Birth Death Code

Question

My question:

At an institute for experimental mathematics there is a computer that helps solve problems.

Problems arrive to the computer at a poisson process with intensity "Landa" per hour.

The time to solve each problem can be seen as a exponential distribution with parameter "mu".

In our world we have four different states. S = (0,1,2,3)

State 0 = 0 problems have arrived to the computer

State 1 = the computer is solving 1 question

State 2 = the computer is solving 1 question + 1 in queue.

State 3 = the computer is solving 1 question + 2 in queue.

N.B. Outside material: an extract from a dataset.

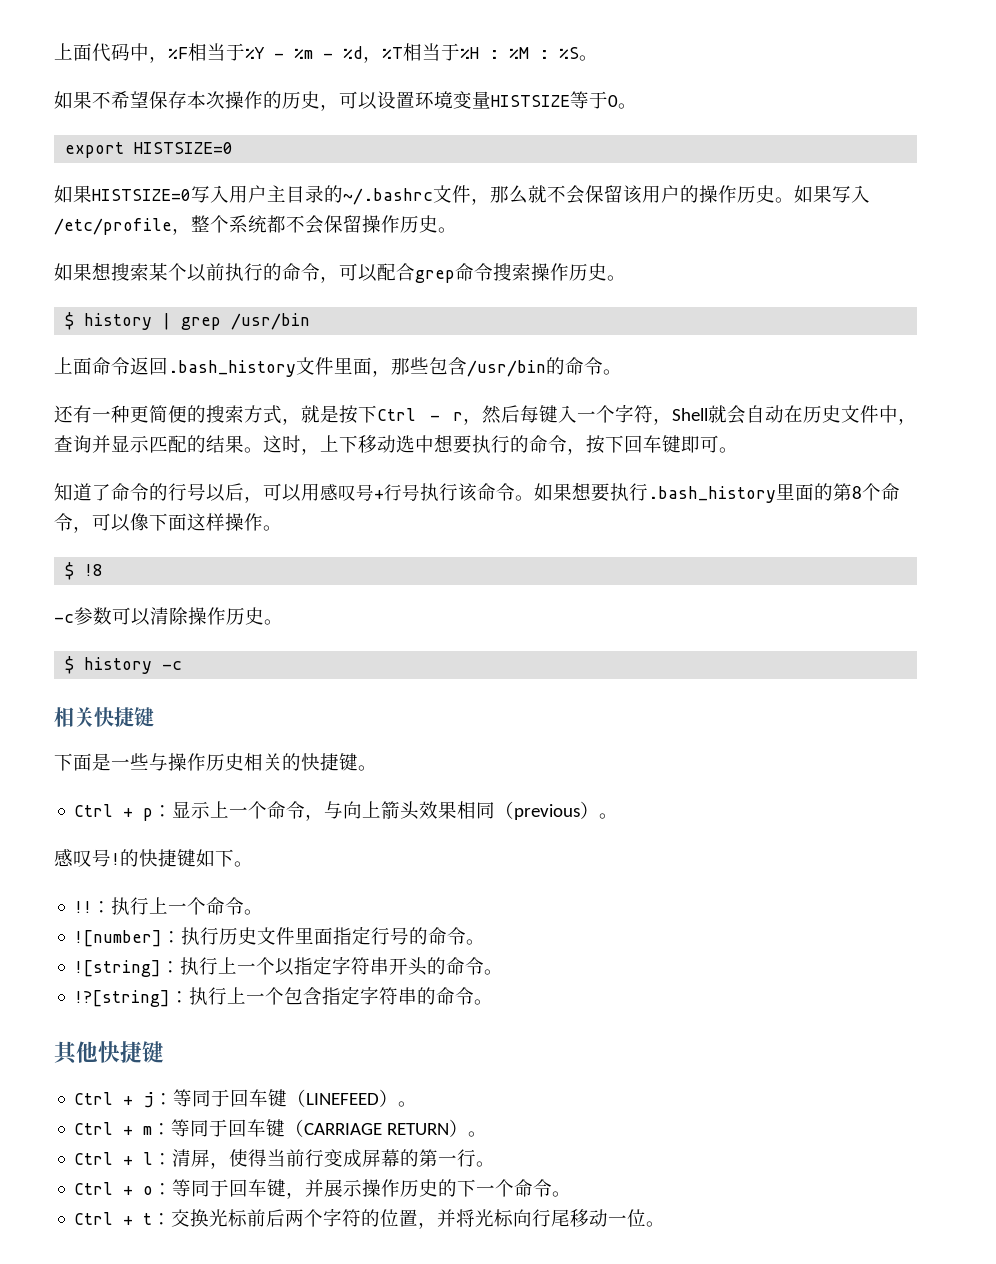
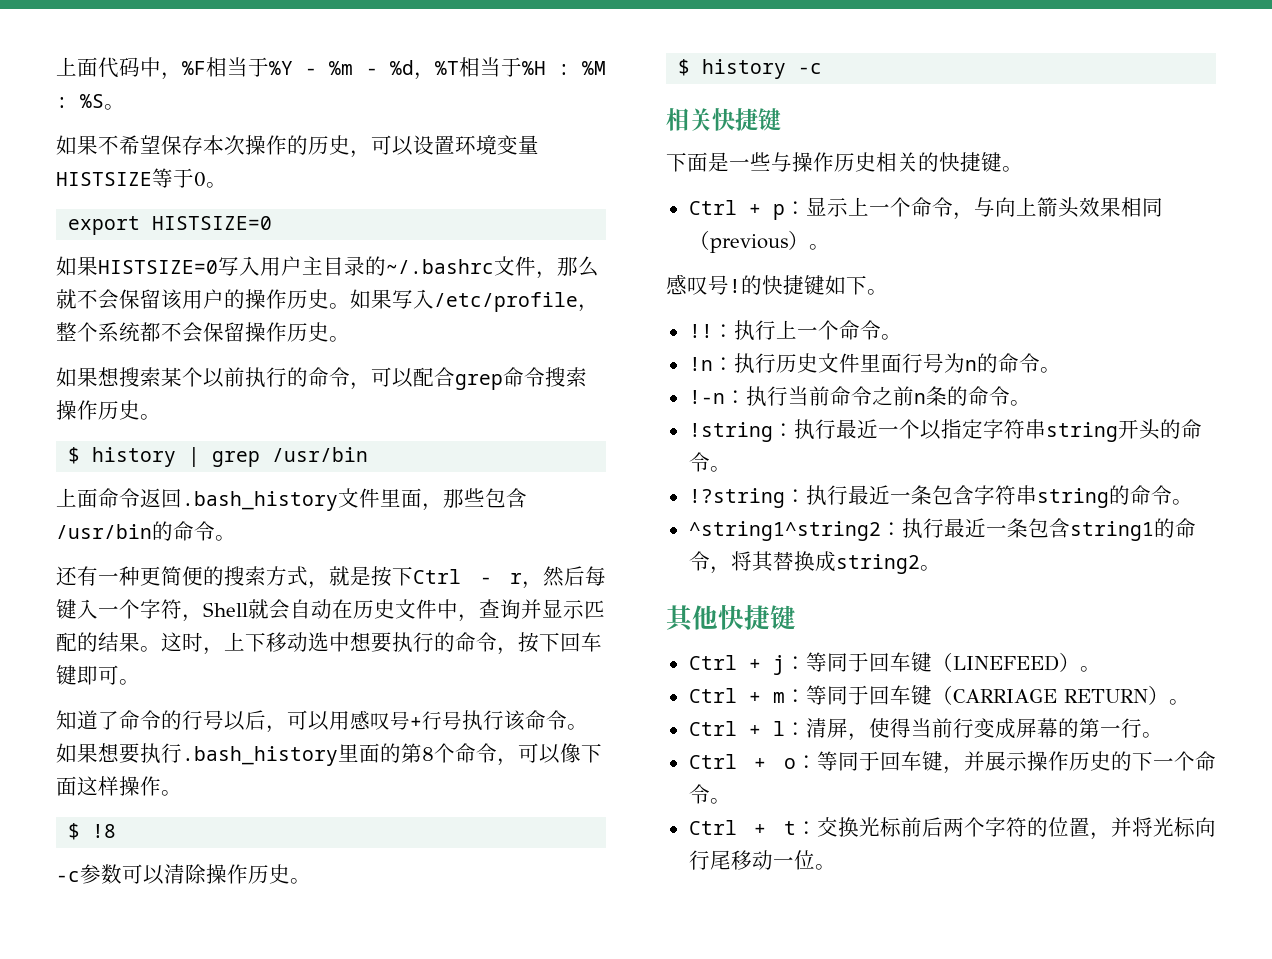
[74,930,163,947] ![number] -> [688,357,713,371] !n
[333,926,486,945] [74,957,238,977] 指定行号的命令。 // ![string]：执行上 -> [901,353,1061,373] [688,386,1031,407] [688,419,878,442] 行号为n的命令。 // !-n：执行当前命令之前n条的命令。 // !string：执行最近
(390, 966) none -> [1045,422,1118,442] string
[74,986,475,1007] !?[string]：执行上一个包含指定字符串的命令 -> [688,485,1193,508] [688,518,1196,541] [688,551,920,574] !?string：执行最近一条包含字符串string的命令。 // ^string1^string2：执行最近一条包含string1的命令，将其替换成string2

If a question comes when we are in state 3, the sender gets an error message and tries again later. The institution has decided that maximum of 5 % of the senders should get this error message.

To decide who should have access to the computer, we are 3 different proposals.

1. Only the professors are alowed to send questions ( Landa = 2, Mu = 10)
2. Professors and students are alowed to send questions( Landa = 6, Mu = 10)
3. Anyone is alowed to send questions( Landa =10, Mu = 10)

We should investigate what of the 3 proposals don't fill upp the computer more than 5% of the time.

I have two things i need help with

First thing: To Solve the question I've been given this structure of code(the code under). What i need help with is if someone can briefly explain to me the purpose of the following code paragraf where i have written "#?".

So what i really need help with is some1 to explain parts of the code.

Secound thing: In two places i have written "...", there i need help to fill in some code.

bd_process <- function(lambda, mu, initial_state = 0, steps = 100) {
    time_now <- 0
    state_now <- initial_state
    time <- 0
    state <- initial_state

    for (i in 1:steps) {

        if (state_now == 3) {
            lambda_now <- 0
        } else {
            lambda_now <- lambda
        }

        if (state_now == 0) {
            mu_now <- 0
        } else {
            mu_now <- mu
        }

        #?
        time_to_transition <- ...

        #? 
        if (...) {
            state_now <- state_now - 1
        } else {
            state_now <- state_now + 1
        }

        #?
        time_now <- time_now + time_to_transition 
        #?
        time <- c(time, time_now) 
        #?
        state <- c(state, state_now) #WHAT DOE THIS VECTOR CONSIST OF?
    }
    list(time = time, state = state)
}

Answer 1

The code appears to be written with an implicit assumption that the interarrival and service distributions are memoryless, i.e., either exponential or geometric. Without memorylessness it's invalid to turn off processing by setting the rates to zero.

With the memoryless property, you can figure out the time_to_transition as a superposition of the two Poisson processes, and determine whether it was an arrival or a departure by randomizing proportional to the ratio of one of the rates to the combined rate. It's also valid to zero one of the rates then because when you unzero it the elapsed time where the rate was zero doesn't matter due to the memoryless property.